TASK DIRECTIONS: Which lines below hold the word "Escritorio"? Copy all of them.

—————

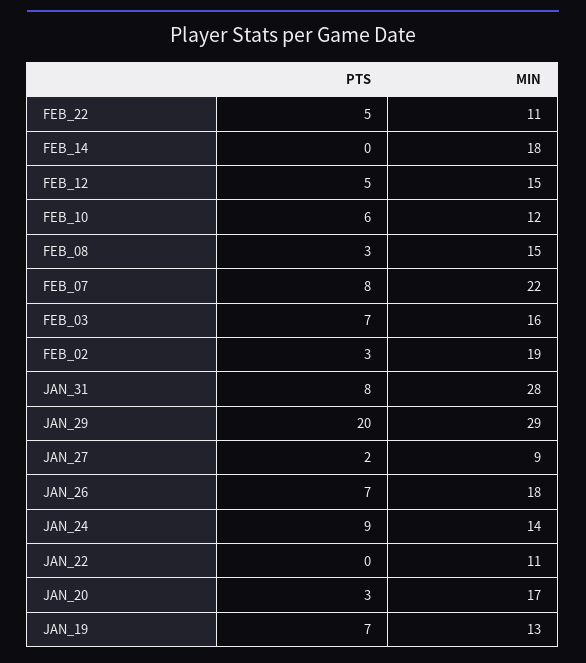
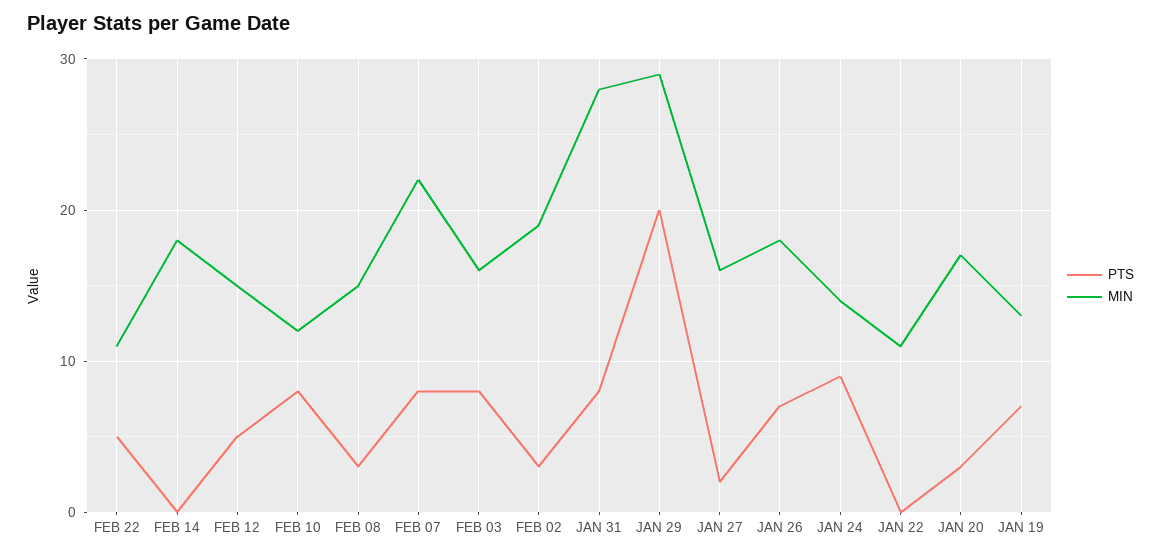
  {
    "PTS": {
      "FEB_22": 5,
      "FEB_14": 0,
      "FEB_12": 5,
-     "FEB_10": 6,
+     "FEB_10": 8,
      "FEB_08": 3,
      "FEB_07": 8,
-     "FEB_03": 7,
+     "FEB_03": 8,
      "FEB_02": 3,
      "JAN_31": 8,
      "JAN_29": 20,
      "JAN_27": 2,
      "JAN_26": 7,
      "JAN_24": 9,
      "JAN_22": 0,
      "JAN_20": 3,
      "JAN_19": 7
    },
    "MIN": {
      "FEB_22": 11,
      "FEB_14": 18,
      "FEB_12": 15,
      "FEB_10": 12,
      "FEB_08": 15,
      "FEB_07": 22,
      "FEB_03": 16,
      "FEB_02": 19,
      "JAN_31": 28,
      "JAN_29": 29,
-     "JAN_27": 9,
+     "JAN_27": 16,
      "JAN_26": 18,
      "JAN_24": 14,
      "JAN_22": 11,
      "JAN_20": 17,
      "JAN_19": 13
    }
  }

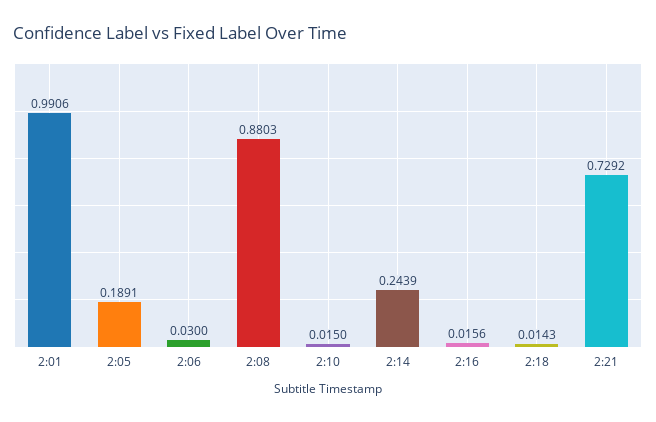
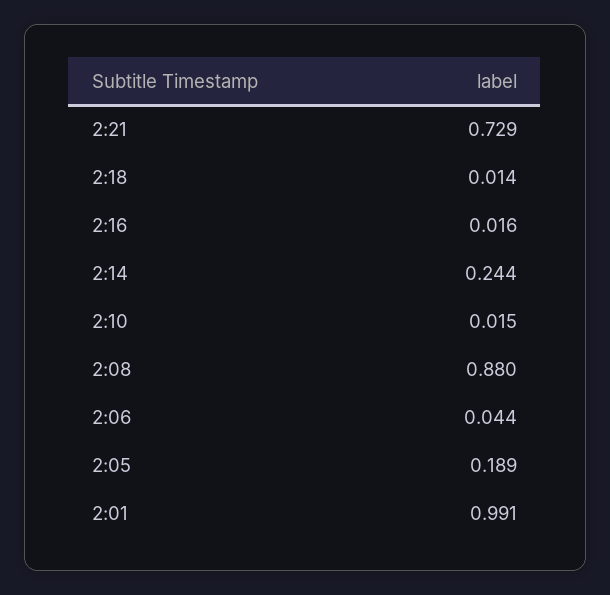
  {
    "2:01": 0.9906,
    "2:05": 0.1891,
-   "2:06": 0.03,
+   "2:06": 0.044,
    "2:08": 0.8803,
    "2:10": 0.015,
    "2:14": 0.2439,
    "2:16": 0.0156,
    "2:18": 0.0143,
    "2:21": 0.7292
  }

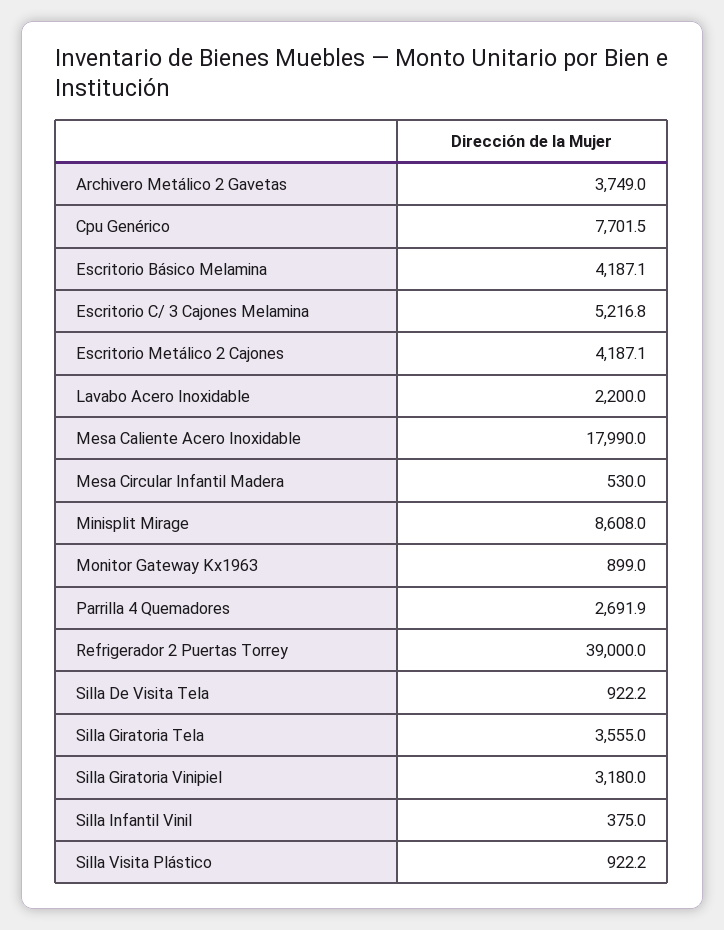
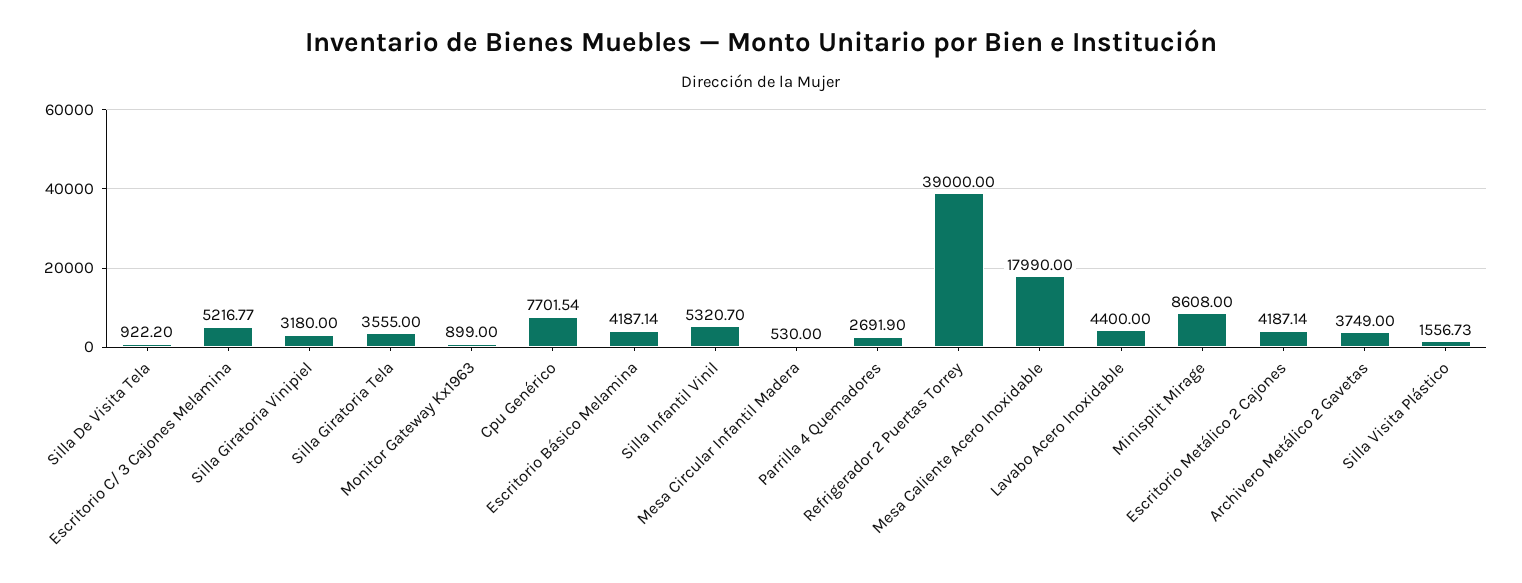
  {
    "Archivero Metálico 2 Gavetas": 3749,
    "Cpu Genérico": 7701.54,
    "Escritorio Básico Melamina": 4187.14,
    "Escritorio C/ 3 Cajones Melamina": 5216.77,
    "Escritorio Metálico 2 Cajones": 4187.14,
-   "Lavabo Acero Inoxidable": 2200,
+   "Lavabo Acero Inoxidable": 4400,
    "Mesa Caliente Acero Inoxidable": 17990,
    "Mesa Circular Infantil Madera": 530,
    "Minisplit Mirage": 8608,
    "Monitor Gateway Kx1963": 899,
    "Parrilla 4 Quemadores": 2691.9,
    "Refrigerador 2 Puertas Torrey": 39000,
    "Silla De Visita Tela": 922.2,
    "Silla Giratoria Tela": 3555,
    "Silla Giratoria Vinipiel": 3180,
-   "Silla Infantil Vinil": 375,
+   "Silla Infantil Vinil": 5320.7,
-   "Silla Visita Plástico": 922.2
+   "Silla Visita Plástico": 1556.73
  }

—————

OUTPUT FOR THIS TASK:
    "Escritorio Básico Melamina": 4187.14,
    "Escritorio C/ 3 Cajones Melamina": 5216.77,
    "Escritorio Metálico 2 Cajones": 4187.14,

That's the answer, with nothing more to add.